0
votes

I'm struggling to find a way to create a new dynamodb table from a csv file. I can create the table, but I need to be able to define the schema using the csv.

What I've attached creates the table but I have to predefine the schema. I want the lambda function to read the csv file and build the table schema based on that.

import os
import boto3
import botocore.session

region = os.environ.get('AWS_DEFAULT_REGION', 'us-east-1')
session = botocore.session.get_session()
dynamo = session.create_client('dynamodb', region_name=region) 


s3 = boto3.client('s3')
dynamodb = boto3.resource('dynamodb')

def lambda_handler(event, context):
    bucket = event['Records'][0]['s3']['bucket']['name']
    key = event['Records'][0]['s3']['object']['key']
    obj = s3.get_object(Bucket=bucket, Key=key)
    
    row = obj['Body'].read().decode("utf-8"). split ('\n')
    cols = obj['Body'].read().decode("utf-8"). split('\n')[0].split(',')

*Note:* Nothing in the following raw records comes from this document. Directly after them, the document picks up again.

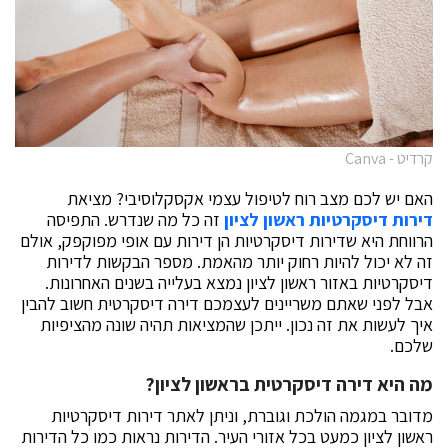
קרדיט - Canva
האם יש לכם מצב רוח לטיפול עצמי אקסקלוסיבי? מציאת
דירות דיסקרטיות ראשון לציון
זה כל מה שנדרש. התפיסה
הרווחת היא שדירות דיסקרטיות הן דירות עם אופי מפוקפק, אולם
זה לא יכול להיות רחוק יותר מהאמת. מספר הבקשות לדירות
דיסקרטיות באזור ראשון לציון נמצא בעלייה בשנים האחרונות.
אבל לפני שאתם משריינים לעצמכם דירה דיסקרטית חשוב להבין
איך לעשות את זה נכון. ייתכן שהמציאות תהיה שונה מהציפיות
שלכם.
מה היא דירה דיסקרטית בראשון לציון?
מדובר במגמה הולכת וגוברת, וניתן לאתר דירות דיסקרטיות
ראשון לציון כמעט בכל אזורי העיר. הדירות נראות כמו כל הדירות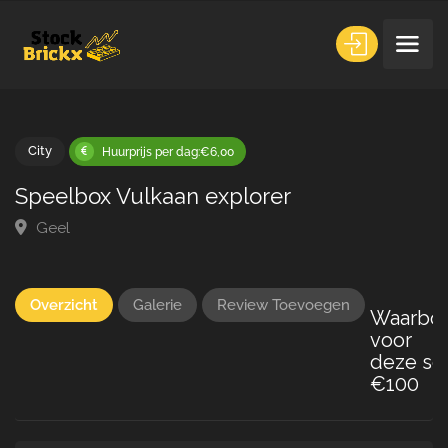
City
Huurprijs per dag:€6,00
Speelbox Vulkaan explorer
Geel
Overzicht
Galerie
Review Toevoegen
Waarbo
voor
deze set
€100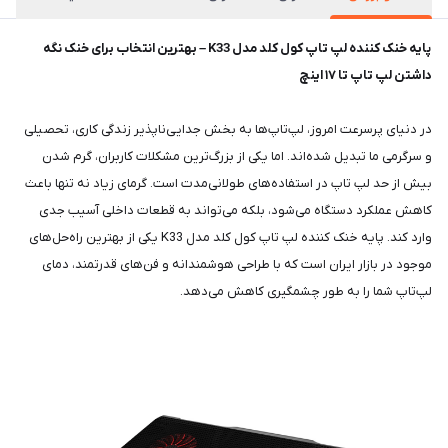
پایه خنک کننده لپ تاپ کول کلد مدل K33 – بهترین انتخاب برای خنک نگه
داشتن لپ تاپ تا ۱۷ اینچ
در دنیای پرسرعت امروز، لپ‌تاپ‌ها به بخش جدایی‌ناپذیر زندگی کاری، تحصیلی
و سرگرمی ما تبدیل شده‌اند. اما یکی از بزرگ‌ترین مشکلات کاربران، گرم شدن
بیش از حد لپ تاپ در استفاده‌های طولانی‌مدت است. گرمای زیاد نه تنها باعث
کاهش عملکرد دستگاه می‌شود، بلکه می‌تواند به قطعات داخلی آسیب جدی
وارد کند. پایه خنک کننده لپ تاپ کول کلد مدل K33 یکی از بهترین راه‌حل‌های
موجود در بازار ایران است که با طراحی هوشمندانه و فن‌های قدرتمند، دمای
لپ‌تاپ شما را به طور چشمگیری کاهش می‌دهد.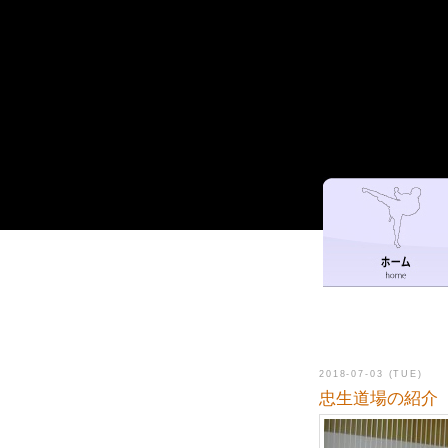
2018-07-03 (TUE)
忠生道場の紹介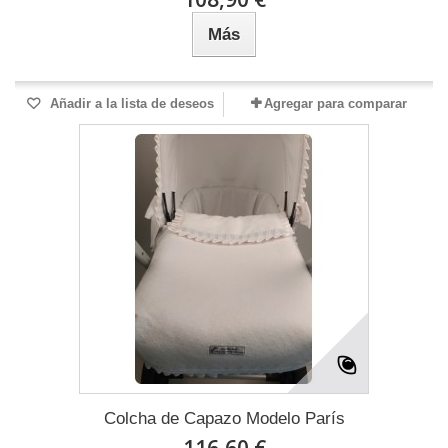
Más
Añadir a la lista de deseos
Agregar para comparar
Colcha de Capazo Modelo París
116,60 €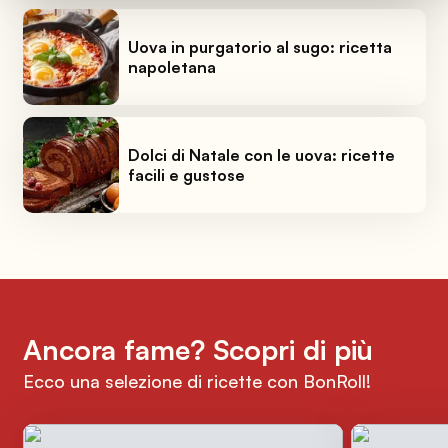
Uova in purgatorio al sugo: ricetta
napoletana
Dolci di Natale con le uova: ricette
facili e gustose
Ancora fame? Scopri di più
Ecco una selezione di ricette con BonRoll!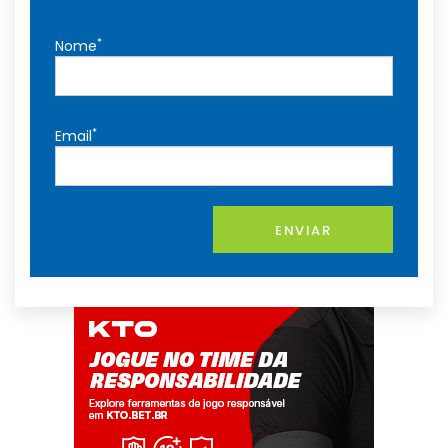
*
Nome
*
Email
ENVIAR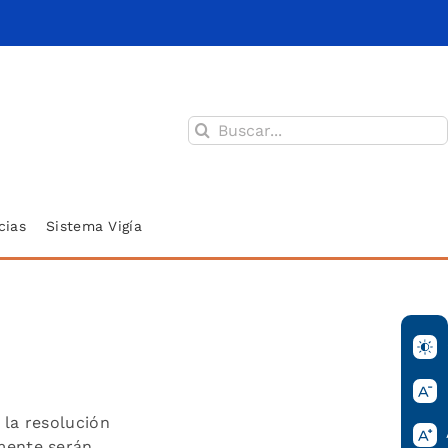
Buscar:
cias
Sistema Vigía
 la resolución
amente serán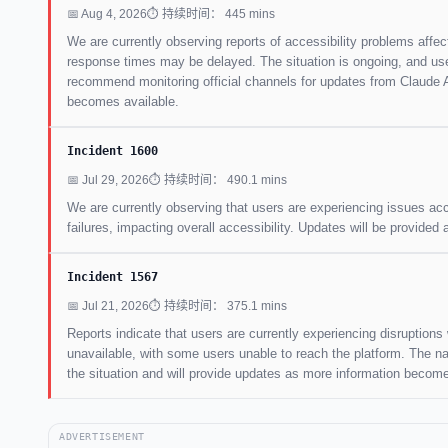
📅 Aug 4, 2026
⏱ 持续时间： 445 mins
We are currently observing reports of accessibility problems affec
response times may be delayed. The situation is ongoing, and use
recommend monitoring official channels for updates from Claude AI
becomes available.
Incident 1600
📅 Jul 29, 2026
⏱ 持续时间： 490.1 mins
We are currently observing that users are experiencing issues acc
failures, impacting overall accessibility. Updates will be provided
Incident 1567
📅 Jul 21, 2026
⏱ 持续时间： 375.1 mins
Reports indicate that users are currently experiencing disruption
unavailable, with some users unable to reach the platform. The nat
the situation and will provide updates as more information become
ADVERTISEMENT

    table = dynamodb.Table(key)
    dynamodb.create_table(
      TableName=key.strip('.csv'),
      
      KeySchema=[
          {
              'AttributeName': 'first',
              'KeyType': 'HASH'
          },
      ],
      
      # mytable.meta.client.get_waiter('table_exists').wait(TableName=key)
      # print('Table is ready, please continue to isert data.')
      
      AttributeDefinitions=[
          {
              'AttributeName': 'first',
              'AttributeType': 'S'
          },
      ],
    )
2
You would need to provide an example of your csv, or its mock version, and expected output in DdB. Also can you explain what's wrong with what you are attempting? Any error messages? - Marcin
Are the columns in the CSV file always the same, or are you saying that you want the attribute names to be defined by the Header row in the CSV file? - John Rotenstein
The columns in the csv file may not always be the same. - CDe

2 Answers

0
votes

you can use python in lamda to read the csv header and create dynamic code

refer below: Reading column names alone in a csv file

Hopefully the key is static or you know how to extract key from the csv. Rest you should be able to string together.

The output of this Python based header extraction can then be used as an input file for the java based table creation script or i would say use the shorthand code as that be easy to stitch together in python dynamically refer AWS blog for shorthand sample codes here https://docs.aws.amazon.com/cli/latest/reference/dynamodb/create-table.html

0
votes

I'd see what you can borrow from this blog post on the AWS database blog about doing just this.